White House press secretary Stephanie Grisham confirmed the new operating procedures to CNN, saying first lady Melania Trump was social distancing from workers and following the Centers for Disease Control and Prevention guidelines.
"Non-essential staff are working from home," Grisham said.
The remaining workers now make a daily first stop before entering the grounds so a white-coated member of the White House medical team can take their temperature.
The sprawling mansion is now incredibly empty, devoid of events, staff, the buzz and hum of daily visitor tours, and, for the first lady, two of her most involved parties of the year: the Easter Egg Roll and the state dinner for Spain.
"The White House has essentially shut down before -- global wars, economic crises -- several times," said Matthew Costello, vice president of the David M. Rubenstein National Center for White House History and a White House historian.
"Remember, before the 1920s, the White House used to be open-open, with people able to walk the grounds, and the lawns, and feel very much as though it was shared space with the first family, even if it technically wasn't," he said.
The exception was 1917 when World War I shut it down (coincidentally, this was also just before the onset of the Spanish Flu), but it reopened again after the war ended.
The grounds were ultimately permanently closed to the public in 1923 by Calvin Coolidge. And though rare, Costello reminds that the White House often mirrors the nation.
"It's not unprecedented to have this kind of cancellation, and abide by new guidelines even at the White House," he said. "Things do reverberate from us as a country to the White House, and they have to respond, the complex has to adjust."
The White House also underwent changes during the Great Depression, when Franklin D. Roosevelt and Eleanor Roosevelt were president and first lady, Costello said. Both Roosevelts were from wealthy backgrounds, and very much accustomed to the finer things in life (not unlike the Trumps).

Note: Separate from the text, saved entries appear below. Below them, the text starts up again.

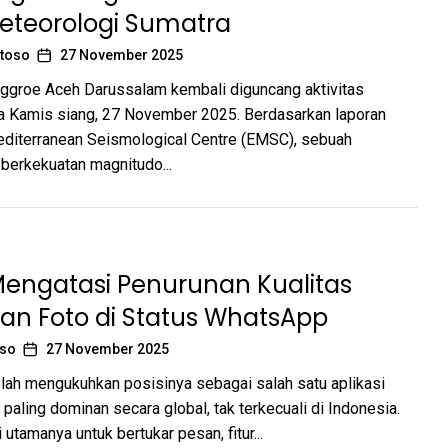
eteorologi Sumatra
toso
27 November 2025
ggroe Aceh Darussalam kembali diguncang aktivitas
a Kamis siang, 27 November 2025. Berdasarkan laporan
diterranean Seismological Centre (EMSC), sebuah
berkekuatan magnitudo...
Mengatasi Penurunan Kualitas
an Foto di Status WhatsApp
oso
27 November 2025
ah mengukuhkan posisinya sebagai salah satu aplikasi
 paling dominan secara global, tak terkecuali di Indonesia.
 utamanya untuk bertukar pesan, fitur...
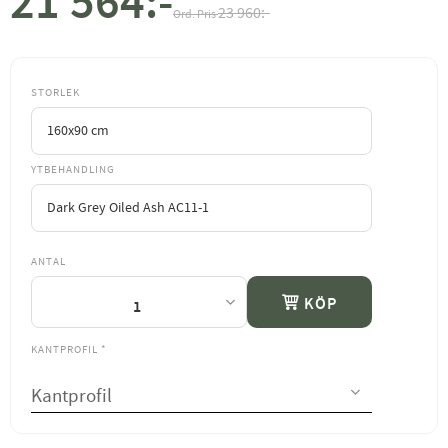
21 564
:-
Nedsatt pris:
Ordinarie pris:
23 960
:-
STORLEK
YTBEHANDLING
ANTAL
KÖP
KANTPROFIL
*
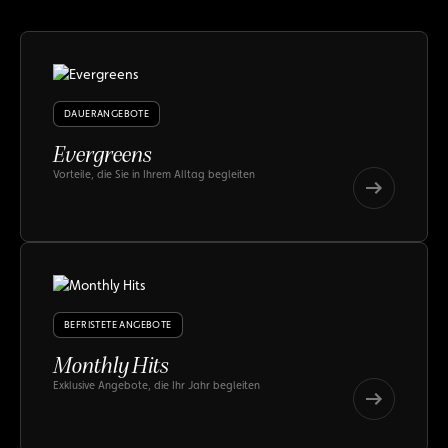
DAUERANGEBOTE
Evergreens
Vorteile, die Sie in Ihrem Alltag begleiten
Evergreens
Evergreens
BEFRISTETE ANGEBOTE
Monthly Hits
Exklusive Angebote, die Ihr Jahr begleiten
Monthly
Hits
Monthly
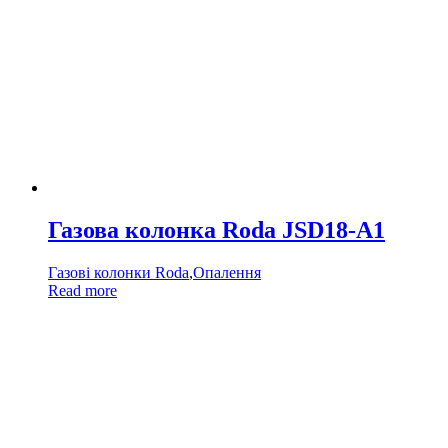
Газова колонка Roda JSD18-A1
Газові колонки Roda
,
Опалення
Read more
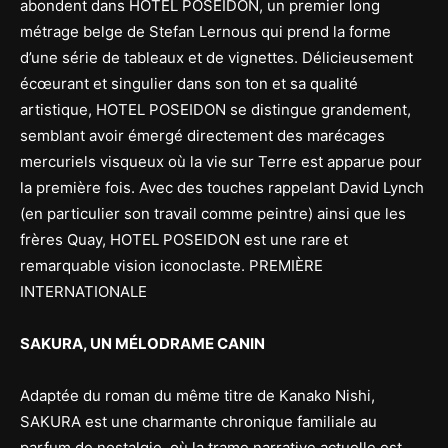
abondent dans HOTEL POSEIDON, un premier long
métrage belge de Stefan Lernous qui prend la forme
d’une série de tableaux et de vignettes. Délicieusement
écœurant et singulier dans son ton et sa qualité
artistique, HOTEL POSEIDON se distingue grandement,
semblant avoir émergé directement des marécages
mercuriels visqueux où la vie sur Terre est apparue pour
la première fois. Avec des touches rappelant David Lynch
(en particulier son travail comme peintre) ainsi que les
frères Quay, HOTEL POSEIDON est une rare et
remarquable vision iconoclaste. PREMIÈRE
INTERNATIONALE
SAKURA, UN MÉLODRAME CANIN
Adaptée du roman du même titre de Kanako Nishi,
SAKURA est une charmante chronique familiale au
parfum de nostalgie, où la trame narrative actuelle est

But when the country suffered insurmountable financial turmoil, Eleanor Roosevelt insisted the White House at least offer the perception they, too, were scaling dramatically back.

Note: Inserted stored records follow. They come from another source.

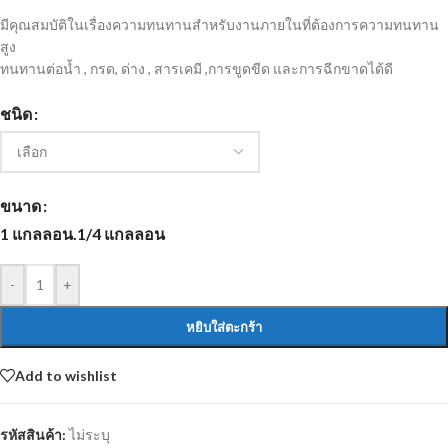
มีคุณสมบัติในเรื่องความทนทานสำหรับงานภายในที่ต้องการความทนทาน
สูง
ทนทานต่อน้ำ , กรด, ด่าง , สารเคมี ,การขูดขีด และการฉีกขาดได้ดี
ชนิด
ขนาด
1 แกลลอน.
1/4 แกลลอน
-
+
หยิบใส่ตะกร้า
Add to wishlist
รหัสสินค้า:
ไม่ระบุ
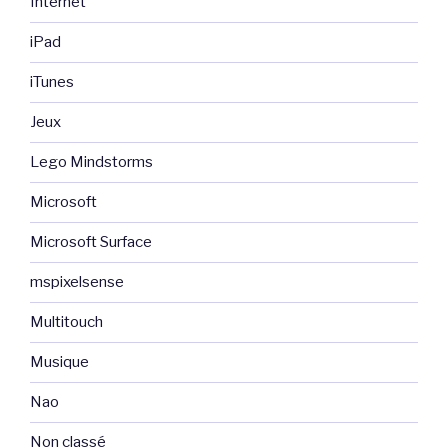
Internet
iPad
iTunes
Jeux
Lego Mindstorms
Microsoft
Microsoft Surface
mspixelsense
Multitouch
Musique
Nao
Non classé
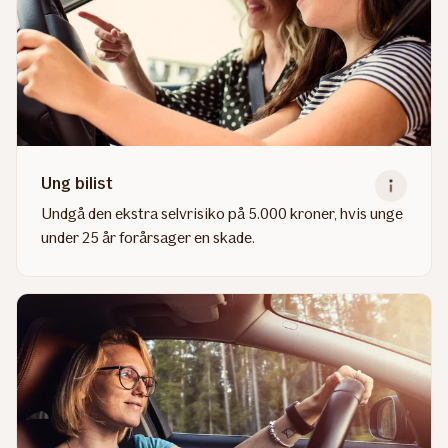
Ung bilist
Undgå den ekstra selvrisiko på 5.000 kroner, hvis unge
under 25 år forårsager en skade.
Read
more
about
Ung
bilist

She stopped the commonplace extravagant, multi-course meals of fine, imported gourmet items, turning instead to simple two-course lunches and dinners of generic American fare. She became cognizant of being wasteful and ostentatious.
"FDR hated it. He would try to sneak in meals here and there," Costello said. (Earnest Hemingway was a guest at the White House in the mid-1930s, when Eleanor Roosevelt was still operating under reduced gourmet guidelines. He described the meal he had there in a letter to his mother-in-law as "rainwater soup followed by rubber squab.")

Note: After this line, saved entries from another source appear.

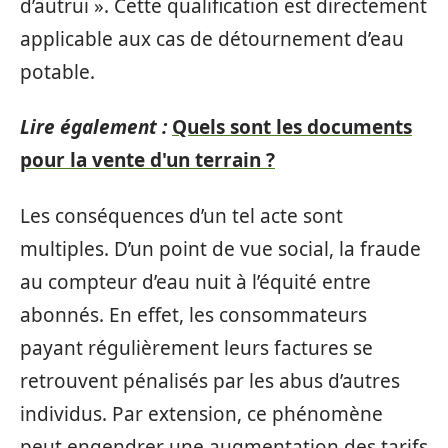
d’autrui ». Cette qualification est directement
applicable aux cas de détournement d’eau
potable.
Lire également :
Quels sont les documents
pour la vente d'un terrain ?
Les conséquences d’un tel acte sont
multiples. D’un point de vue social, la fraude
au compteur d’eau nuit à l’équité entre
abonnés. En effet, les consommateurs
payant régulièrement leurs factures se
retrouvent pénalisés par les abus d’autres
individus. Par extension, ce phénomène
peut engendrer une augmentation des tarifs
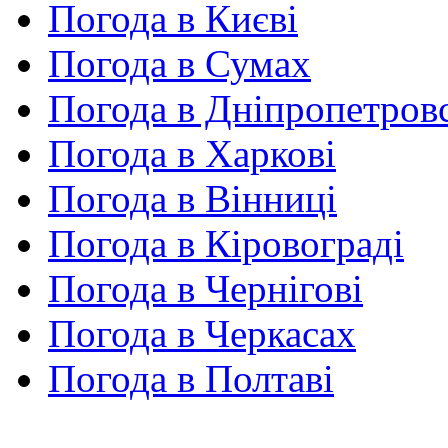
Погода в Києві
Погода в Сумах
Погода в Дніпропетров
Погода в Харкові
Погода в Вінниці
Погода в Кіровограді
Погода в Чернігові
Погода в Черкасах
Погода в Полтаві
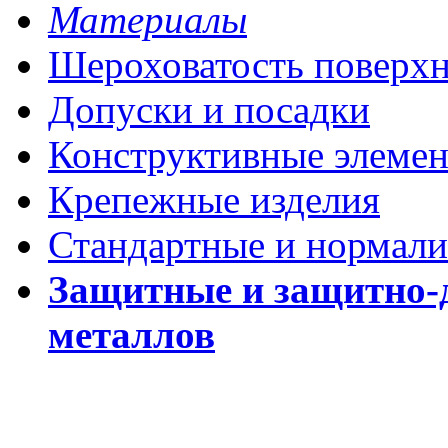
Материалы
Шероховатость поверх
Допуски и посадки
Конструктивные элеме
Крепежные изделия
Стандартные и нормали
Защитные и защитно-
металлов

"The President might not have liked what he was eating, or how he was eating it, but the first lady was very aware of the optics of the time, and she wanted to be in tune with the country and not have the White House be exempt," the presidential historian said.
For now at least, the meals at the Trump White House have not changed; the President's beloved Dover sole is likely still in heavy rotation.
"It's been explained to me by staff that the White House is like a five-star hotel," said Brower, who added it is the chief usher, Timothy Harleth, who works to make sure whatever the first family wants to eat is procured. "I think they would still need someone working in the storeroom department to go to local supermarkets and buy food and supplies."
The first family pays for their own food.
Costello said though the White House is meant to be aspirational, it remains a part of our democracy that also is responsive to the times.
"Things must change at the White House when there are larger external forces acting on it," said Costello. "It's a lofty ideal, the people's house, and we have to ground it in some reality."